■ Things to do
(a) Reproduce, word for word, the portion of the article on Sam Harris's book Ham that opens with the words containing "With Ham, the" and closes with "call it art.".
(b) In two sentences, summarize the article on Sam Harris's book Ham.

■ Document extract
★ ★ ★ ★

Photo courtesy Simon & Schuster.

 

Ham: Slices of a Life, the new book by Oklahoma native and national entertainment figure Sam Harris, is a lot of things. It is, by turns, harrowing and hilarious, uplifting and soul-shattering, agonizing and liberating. It’s a book that reveals the often-fallible humanity of celebrities, as well as the effects that celebrity itself has had on Harris and his life. It candidly explores his relationship with his parents as well as with his own son. It reveals episodes of near-suicidal depression, alcoholism and some tough times as a gay teenager in Sand Springs, yet it ends on an unrelentingly upbeat note. 

With Ham, the first-ever Star Search grand champion, Tony-nominated actor and million-selling singer-songwriter has crafted a deeply human and sensitive work. You could call it moving, you could call it enlightening and entertaining, you could call it oddly spiritual, you could call it art.

Its author would prefer, however, that you didn’t call it an autobiography.

“This is a collection of stories,” Harris explains. “It is by its true definition a memoir, because it is accounts of my life. But we think of memoir as autobiography, and it’s not. It doesn’t start when I was born and go through my life. I don’t think I’m important enough to warrant that; I don’t think that I care or anyone else does. So this is a collection of stories and essays from different moments of my life: childhood, show business, celebrity, fatherhood, family, love.”

★ ★ ★ ★

■ Information supplied

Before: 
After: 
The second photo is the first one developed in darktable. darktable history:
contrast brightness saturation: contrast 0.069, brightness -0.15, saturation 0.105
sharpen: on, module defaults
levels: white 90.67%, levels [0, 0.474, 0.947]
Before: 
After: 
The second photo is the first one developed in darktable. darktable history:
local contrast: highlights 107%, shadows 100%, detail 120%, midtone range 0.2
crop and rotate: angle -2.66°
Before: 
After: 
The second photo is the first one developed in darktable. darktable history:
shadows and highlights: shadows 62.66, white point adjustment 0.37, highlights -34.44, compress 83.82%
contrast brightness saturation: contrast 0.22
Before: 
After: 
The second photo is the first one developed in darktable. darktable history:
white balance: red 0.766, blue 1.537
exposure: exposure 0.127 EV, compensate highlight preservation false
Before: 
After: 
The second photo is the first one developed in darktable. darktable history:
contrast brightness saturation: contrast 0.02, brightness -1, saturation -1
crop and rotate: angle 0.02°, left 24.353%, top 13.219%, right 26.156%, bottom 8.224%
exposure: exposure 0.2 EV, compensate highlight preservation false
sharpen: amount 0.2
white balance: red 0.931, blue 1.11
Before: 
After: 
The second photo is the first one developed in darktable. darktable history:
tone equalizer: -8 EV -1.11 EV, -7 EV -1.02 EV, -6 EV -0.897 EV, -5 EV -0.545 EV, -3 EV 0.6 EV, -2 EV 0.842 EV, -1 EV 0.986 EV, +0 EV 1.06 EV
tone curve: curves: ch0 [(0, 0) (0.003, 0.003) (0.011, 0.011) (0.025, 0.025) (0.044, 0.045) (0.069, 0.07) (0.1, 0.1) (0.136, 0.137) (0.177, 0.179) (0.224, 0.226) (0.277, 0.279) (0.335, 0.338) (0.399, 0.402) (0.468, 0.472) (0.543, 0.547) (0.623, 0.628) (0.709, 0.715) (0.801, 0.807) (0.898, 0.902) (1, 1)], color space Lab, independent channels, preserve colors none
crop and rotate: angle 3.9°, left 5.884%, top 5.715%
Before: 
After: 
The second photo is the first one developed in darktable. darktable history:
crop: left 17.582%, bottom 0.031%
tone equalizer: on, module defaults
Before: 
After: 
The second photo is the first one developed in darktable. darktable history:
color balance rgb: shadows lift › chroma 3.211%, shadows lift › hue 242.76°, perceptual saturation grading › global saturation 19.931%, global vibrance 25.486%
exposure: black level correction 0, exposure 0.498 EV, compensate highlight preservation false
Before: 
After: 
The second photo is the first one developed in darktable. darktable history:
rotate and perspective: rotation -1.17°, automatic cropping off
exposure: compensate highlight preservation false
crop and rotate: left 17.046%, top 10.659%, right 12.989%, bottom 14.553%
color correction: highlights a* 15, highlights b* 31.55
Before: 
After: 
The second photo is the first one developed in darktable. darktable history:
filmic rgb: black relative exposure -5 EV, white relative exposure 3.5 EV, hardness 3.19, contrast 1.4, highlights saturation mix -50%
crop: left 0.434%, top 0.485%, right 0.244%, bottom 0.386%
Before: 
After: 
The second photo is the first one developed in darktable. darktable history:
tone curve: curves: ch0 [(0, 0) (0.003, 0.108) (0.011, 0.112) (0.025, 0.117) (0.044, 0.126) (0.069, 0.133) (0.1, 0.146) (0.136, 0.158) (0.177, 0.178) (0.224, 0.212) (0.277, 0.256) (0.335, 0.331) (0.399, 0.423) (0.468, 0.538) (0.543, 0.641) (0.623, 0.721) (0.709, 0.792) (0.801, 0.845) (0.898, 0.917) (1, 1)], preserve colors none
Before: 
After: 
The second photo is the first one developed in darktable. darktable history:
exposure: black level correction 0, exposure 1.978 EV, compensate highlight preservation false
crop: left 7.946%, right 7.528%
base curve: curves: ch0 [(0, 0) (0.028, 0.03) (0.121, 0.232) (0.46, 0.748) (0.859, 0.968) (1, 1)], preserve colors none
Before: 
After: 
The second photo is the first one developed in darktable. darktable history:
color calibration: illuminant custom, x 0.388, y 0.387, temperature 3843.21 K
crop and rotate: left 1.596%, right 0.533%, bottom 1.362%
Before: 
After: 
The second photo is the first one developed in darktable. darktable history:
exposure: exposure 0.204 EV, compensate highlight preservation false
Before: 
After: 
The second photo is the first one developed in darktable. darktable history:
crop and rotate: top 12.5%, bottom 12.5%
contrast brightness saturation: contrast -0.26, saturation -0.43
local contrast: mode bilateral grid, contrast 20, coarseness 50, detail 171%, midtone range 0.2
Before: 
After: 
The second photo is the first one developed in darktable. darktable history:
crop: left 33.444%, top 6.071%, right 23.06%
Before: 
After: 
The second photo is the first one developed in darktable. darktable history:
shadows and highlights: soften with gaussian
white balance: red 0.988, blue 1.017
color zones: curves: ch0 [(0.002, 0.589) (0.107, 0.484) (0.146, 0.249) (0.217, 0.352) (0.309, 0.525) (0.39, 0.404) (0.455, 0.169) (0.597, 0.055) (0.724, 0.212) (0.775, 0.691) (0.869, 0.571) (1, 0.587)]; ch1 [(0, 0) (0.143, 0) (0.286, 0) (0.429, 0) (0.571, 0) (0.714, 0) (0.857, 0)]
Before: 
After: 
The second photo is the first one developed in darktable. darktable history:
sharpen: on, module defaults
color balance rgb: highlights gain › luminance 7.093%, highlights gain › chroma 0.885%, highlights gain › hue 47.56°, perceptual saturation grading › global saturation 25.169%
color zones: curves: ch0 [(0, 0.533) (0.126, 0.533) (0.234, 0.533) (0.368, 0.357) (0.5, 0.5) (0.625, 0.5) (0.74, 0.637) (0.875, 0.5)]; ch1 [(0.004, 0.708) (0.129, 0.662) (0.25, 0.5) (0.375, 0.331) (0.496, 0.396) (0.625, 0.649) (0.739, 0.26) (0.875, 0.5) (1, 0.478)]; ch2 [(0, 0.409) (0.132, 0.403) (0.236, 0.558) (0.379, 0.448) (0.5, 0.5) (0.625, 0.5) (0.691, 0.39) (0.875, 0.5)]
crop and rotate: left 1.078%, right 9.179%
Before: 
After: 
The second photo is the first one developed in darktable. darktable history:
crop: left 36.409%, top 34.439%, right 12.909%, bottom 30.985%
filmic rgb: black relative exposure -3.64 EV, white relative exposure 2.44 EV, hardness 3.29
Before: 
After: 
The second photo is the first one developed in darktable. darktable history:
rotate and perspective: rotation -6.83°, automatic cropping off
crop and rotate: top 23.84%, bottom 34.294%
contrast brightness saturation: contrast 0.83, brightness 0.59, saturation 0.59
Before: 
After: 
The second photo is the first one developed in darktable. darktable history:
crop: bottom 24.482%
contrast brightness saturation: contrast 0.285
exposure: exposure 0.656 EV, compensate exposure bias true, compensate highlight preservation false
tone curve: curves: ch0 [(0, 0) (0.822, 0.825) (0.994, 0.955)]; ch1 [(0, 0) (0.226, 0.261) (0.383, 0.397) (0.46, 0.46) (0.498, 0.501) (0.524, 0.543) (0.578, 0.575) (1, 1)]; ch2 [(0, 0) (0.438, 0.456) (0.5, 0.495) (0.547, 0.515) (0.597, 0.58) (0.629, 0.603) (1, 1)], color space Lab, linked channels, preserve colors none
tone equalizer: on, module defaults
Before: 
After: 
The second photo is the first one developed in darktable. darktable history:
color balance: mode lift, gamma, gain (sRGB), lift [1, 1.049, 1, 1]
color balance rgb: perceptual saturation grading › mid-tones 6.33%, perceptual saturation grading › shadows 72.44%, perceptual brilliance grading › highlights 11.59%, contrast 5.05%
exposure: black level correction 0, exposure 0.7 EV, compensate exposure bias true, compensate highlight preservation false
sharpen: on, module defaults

★ ★ ★ ★

■ Answer set
(a)
With Ham, the first-ever Star Search grand champion, Tony-nominated actor and million-selling singer-songwriter has crafted a deeply human and sensitive work. You could call it moving, you could call it enlightening and entertaining, you could call it oddly spiritual, you could call it art.

(b) The article presents Ham: Slices of a Life, a new book by Oklahoma native and entertainer Sam Harris, as a harrowing yet hilarious work that explores celebrity, his relationships with his parents and his son, and episodes of depression, alcoholism and hardship as a gay teenager in Sand Springs. Harris says the book is by definition a memoir but not an autobiography, describing it instead as a collection of stories and essays from different moments of his life.